AmeriCorps volunteers leave the State and National program and the NCCC feeling more connected to their communities, more likely to vote, to participate in community meetings and with a greater sense of duty to their neighbors.

That’s according to an eight-year study concluded in 2007, which categorizes all those things as civic engagement.

“The strongest finding was in the area of civic engagement,” said Peter Frumkin, faculty director of the Center for High Impact Philanthropy.

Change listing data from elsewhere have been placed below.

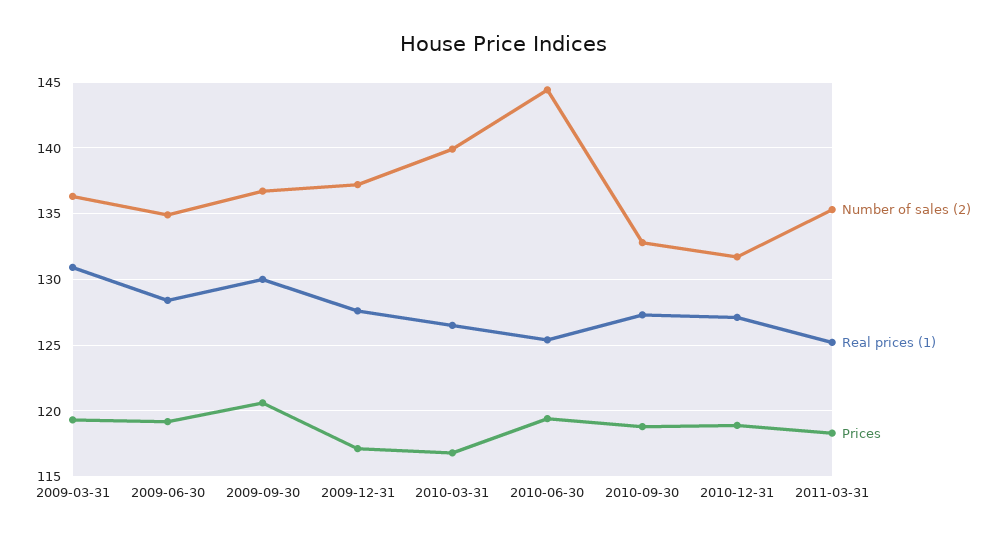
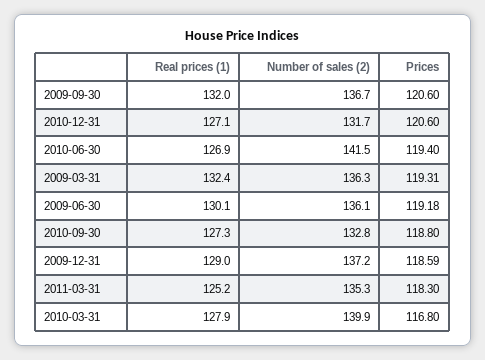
Real prices (1), 2009-03-31: 131 -> 132.4
Number of sales (2), 2009-06-30: 135 -> 136.1
Real prices (1), 2009-06-30: 128.5 -> 130.1
Real prices (1), 2009-09-30: 130 -> 132
Real prices (1), 2009-12-31: 127.5 -> 129
Prices, 2009-12-31: 117 -> 118.59
Real prices (1), 2010-03-31: 126.5 -> 127.9
Number of sales (2), 2010-06-30: 144.5 -> 141.5
Real prices (1), 2010-06-30: 125.5 -> 126.9
Prices, 2010-12-31: 119 -> 120.6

“Personal development and social capital were less strong,” he said. The first includes building strengths or talents, or finding one’s identity. Social capital means the networks and relationships that help people get along better in life.

“It’s a good option for a young person trying to figure out what they [sic] want to do before college, after college, in a gap year,” said Frumkin.

Some effects were sporadic, or nonexistent, like group cohesion and educational attainment.

“The AmeriCorps program made one thing worse: and that was tolerance and acceptance of diversity within the residential program, NCCC.”  People living together on NCCC campuses reported more hostility and less tolerance of differences among themselves. “The good news,” said Frumkin, “is in the long term that faded.”

The report “Serving Country and Community: A Longitudinal Study of Service in AmeriCorps” followed some 2,000 State and National or NCCC volunteers from the beginning of their 1999-2000 year of service through 2007. For a control group, during the same time period, the study also followed a similar number of people who qualified for the same volunteer slots but did not join.

Frumkin noted limitations of the study: For one, both the AmeriCorps graduates and the control group tend to be more motivated to get involved in civic life than the general population, which limits the conclusions to the impact of service on people who are already motivated.